New audit blames understaffing and mismanagement of San Diego’s large code investigation backlog

Understaffing and mismanagement have dramatically slowed San Diego investigations into sewage leaks, illegal fencing, barking dogs and other citywide code violations, according to a new verification out June 9.

The city’s case backlog roughly doubled between January 2018 and January 2021, from 3,178 to 6,306, according to the audit.
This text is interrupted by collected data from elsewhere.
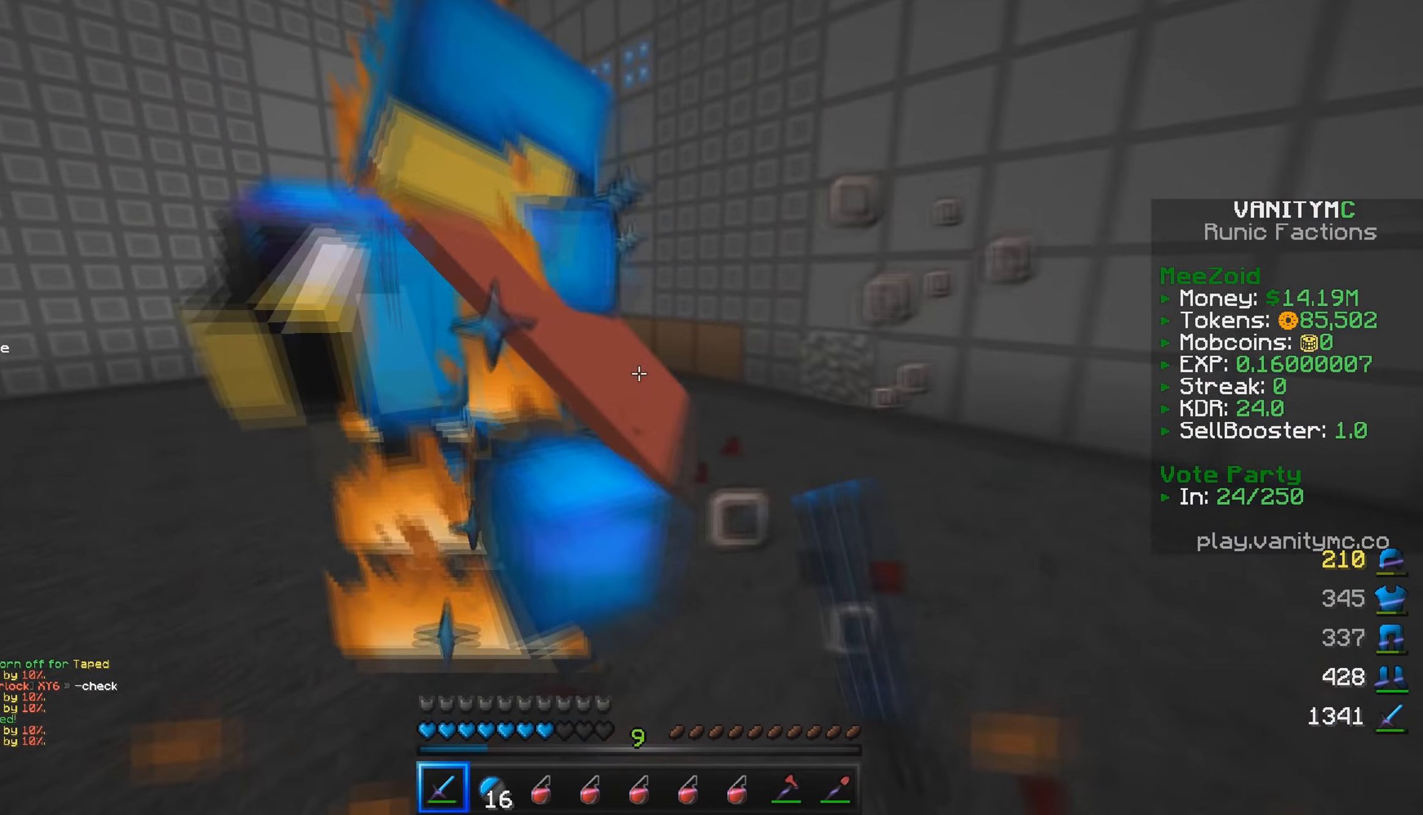
{"keys": ["a"], "mouse": ["left"], "events": [[83, "a", "down"], [267, "a", "up"], [283, "mouse_left", "up"], [383, "mouse_left", "down"], [417, "a", "down"], [467, "w", "up"]]}
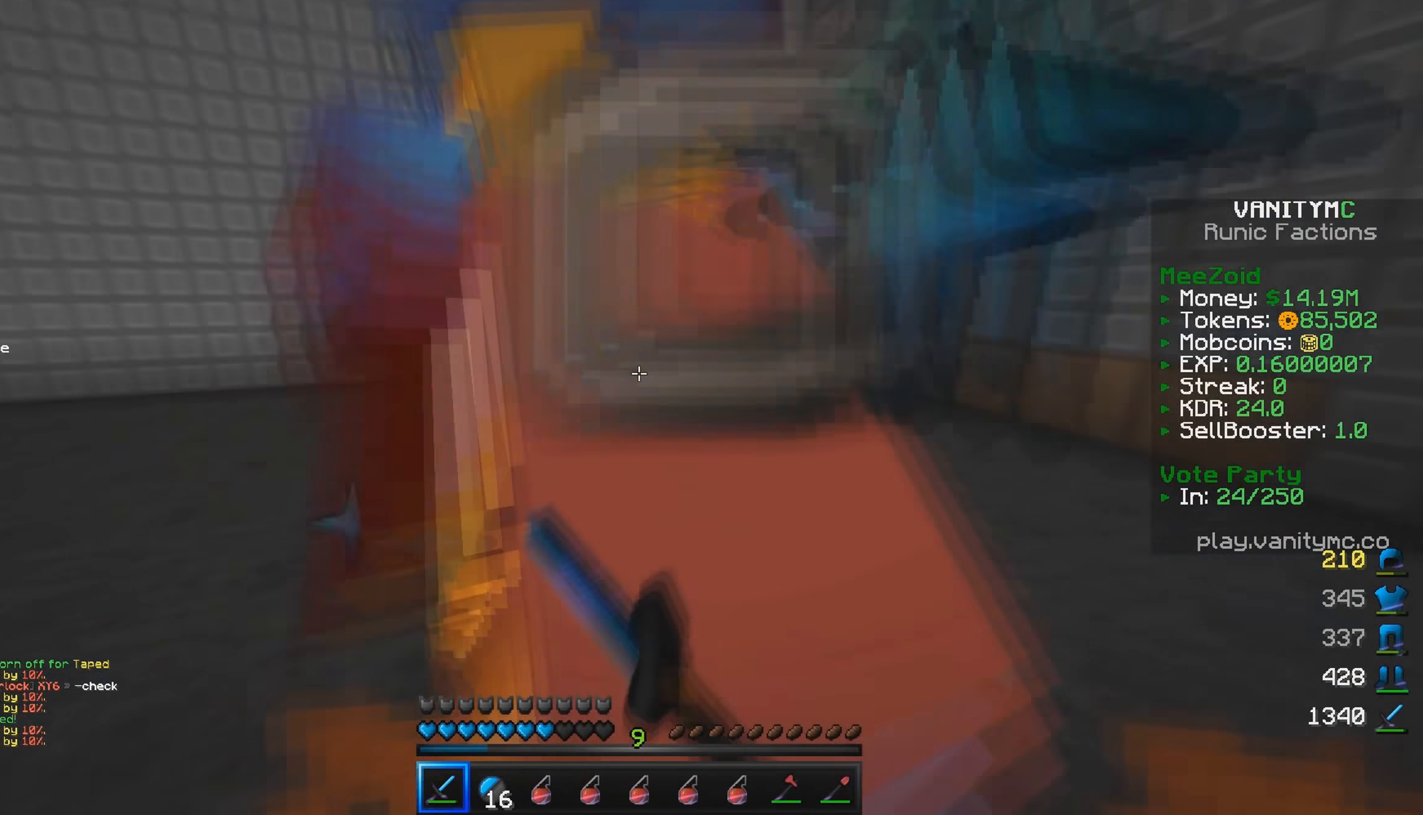
{"keys": ["a", "w"], "mouse": ["left"], "events": [[67, "w", "down"], [83, "a", "up"], [267, "a", "down"], [350, "w", "up"], [433, "w", "down"]]}
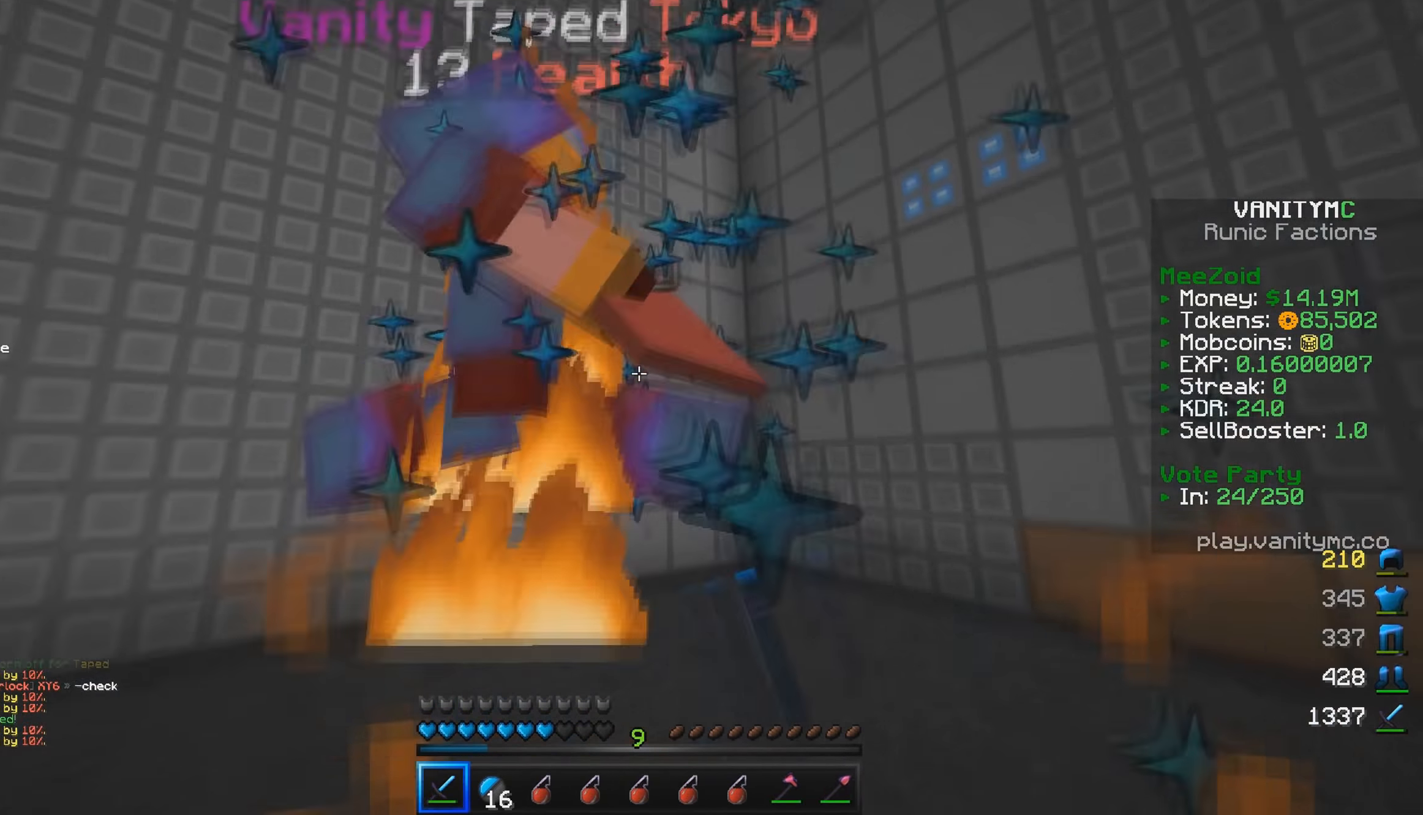
{"keys": ["a"], "mouse": ["left"], "events": [[450, "w", "up"]]}
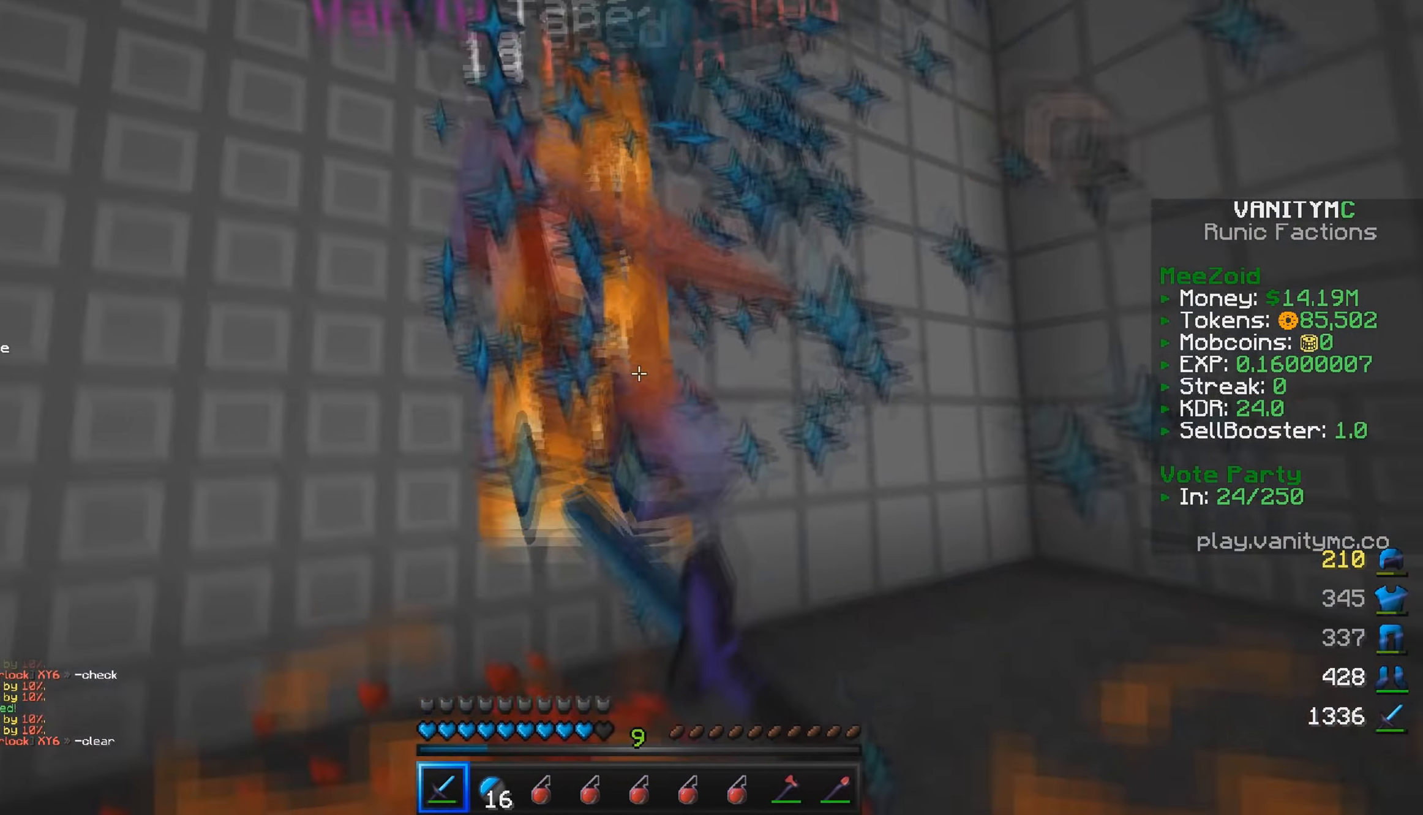
{"keys": ["d", "w"], "mouse": ["left"], "events": [[83, "w", "down"], [133, "d", "down"], [150, "a", "up"]]}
The number of cases investigated fast enough to meet the city’s goals increased from 64% to 56% during this period. The decline was more pronounced (77% to 55%) for high-priority cases that pose imminent health and safety threats, such as exposed wires and unstable structures.

According to the audit, city code officers are also slow to investigate many cases and issue fines and other penalties that can be crucial to achieving compliance.

Some cases are active for more than 600 days without written notice being sent to the affected owner, and a significant percentage of active cases do not receive follow-up inspections.

The audit also found that San Diego missed opportunities to collect more than $500,000 from homeowners by not issuing required reinspection fees. And almost a third of the cases were not inspected at all.

The audit attributes the problems to excessive workloads for code compliance officers, inaccuracies in how they collect and use data, and the failure of officers and their supervisors to effectively use compliance management tools. case that the city pays.

San Diego spends significantly less per capita on code compliance efforts than any other major city in California, the audit found. San Diego spends $6.40 per year per capita, while Sacramento spends $22.80, Long Beach $16.80, and Los Angeles $16.

The results are similar when major cities in California are compared for code-compliant staffing. Los Angeles and San Jose have 40% more staff per capita, while Long Beach has more than double the staff per capita and Sacramento has more than triple.

San Diego has 73 full-time employees dedicated to enforcing the code at an annual cost of $9 million.

Mayor Todd Gloria’s proposed budget for the new fiscal year that begins July 1 would increase those numbers to 90 workers and $11 million. But much of the increase is intended to cover additional enforcement required by a new municipal law governing short-term vacation rentals.

On a positive note, the audit found no evidence of bias or racism in code compliance efforts. “We found no significant relationship between demographic information and fines or response times,” the audit said.

While the number of high-priority cases that met the city’s goal of investigating within one day has dropped over the years studied, most of these cases were investigated in the three days. However, the audit revealed that 36 high priority cases had not been investigated for at least 20 days.

“This indicates that cases can slip through the cracks and violations that potentially threaten health and safety are not always assessed promptly,” the audit said.

The audit also determined that the city is not analyzing how effectively it handles investigations in a way that would allow for improvement and greater efficiency.

“While supervisors are expected to identify patterns of missing or overdue inspections, we found that they did not have the necessary report from the case management system to do so,” the audit said.

These issues relate to a less than ideal use of an Accela technology system that follows code cases for the city.

“The methodology for calculating code application response time objective metrics is incomplete and overestimates actual performance by 13 to 28 percentage points,” the audit said. “Additionally, we found that several Accela fields contain significant errors, and the code enforcement review does not sufficiently ensure the accuracy of the data entered.”

City Auditor Andy Hanau made 10 recommendations for new policies and adjustments. The city’s Department of Developmental Services, which oversees enforcement of the code, has agreed to implement them all.

Key recommendations include:
• Reinstate a voluntary compliance program to reduce the number of low-priority cases that investigators need to inspect
• Establish a key performance indicator for optimal average workload for construction and zoning surveyors
• Improve interviewer efficiency by creating new Accela fields and requiring interviewers to enter upcoming tasks in Accela
• Update the Code Enforcement Procedures Manual, develop and use Accela tools such as online reports or dashboards, and require systematic and regular supervisory review to help management monitor the status of case
• Create and use a report that accurately measures code application progress on its KPI for initial response times
• Create a checklist for online records and have code enforcement management perform periodic audits of investigator records

The audit is due to be presented to the City Council‘s Audit Committee for discussion on Wednesday, June 15.

— La Jolla Light staff contributed to this report.